Polylin et al., also reported postoperative analgesia achieved by the daily use of gabapentin for 9 days perioperatively for patients undergoing hemorrhoidectomy (1,000 mg of gabapentin was taken daily starting a day just before surgery and continuing for 9 days after, 9 pills total). Opioid use was slightly lower in the gabapentin group, there were no gabapentin-related complications in this study (7).

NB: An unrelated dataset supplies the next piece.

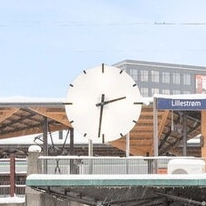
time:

Time to first analgesic request was significantly prolonged in group G compared to the control group, and the frequency of rescue analgesia doses was significantly less in the gabapentin group

The same results were recorded in previous studies, as gabapentin was effective in acute postoperative pain via decreasing opioid requirements, these results were also obtained in the study performed by Samira et al., which included sixty adult patients listed for laparoscopic cholecystectomy allocated to two groups of 30 each to receive gabapentin 600 mg orally or a matching placebo 2 hours before surgery (4).

There were no gabapentin-related complications in this as no patient in this study suffered from sedation as in previous studies (7, 8).

All of the present study’s results correlate with a meta-analysis that included 12 randomized controlled trials of 896 patients undergoing a variety of surgical procedures that investigated the impact of perioperative administration of gabapentin on the postoperative outcome (9).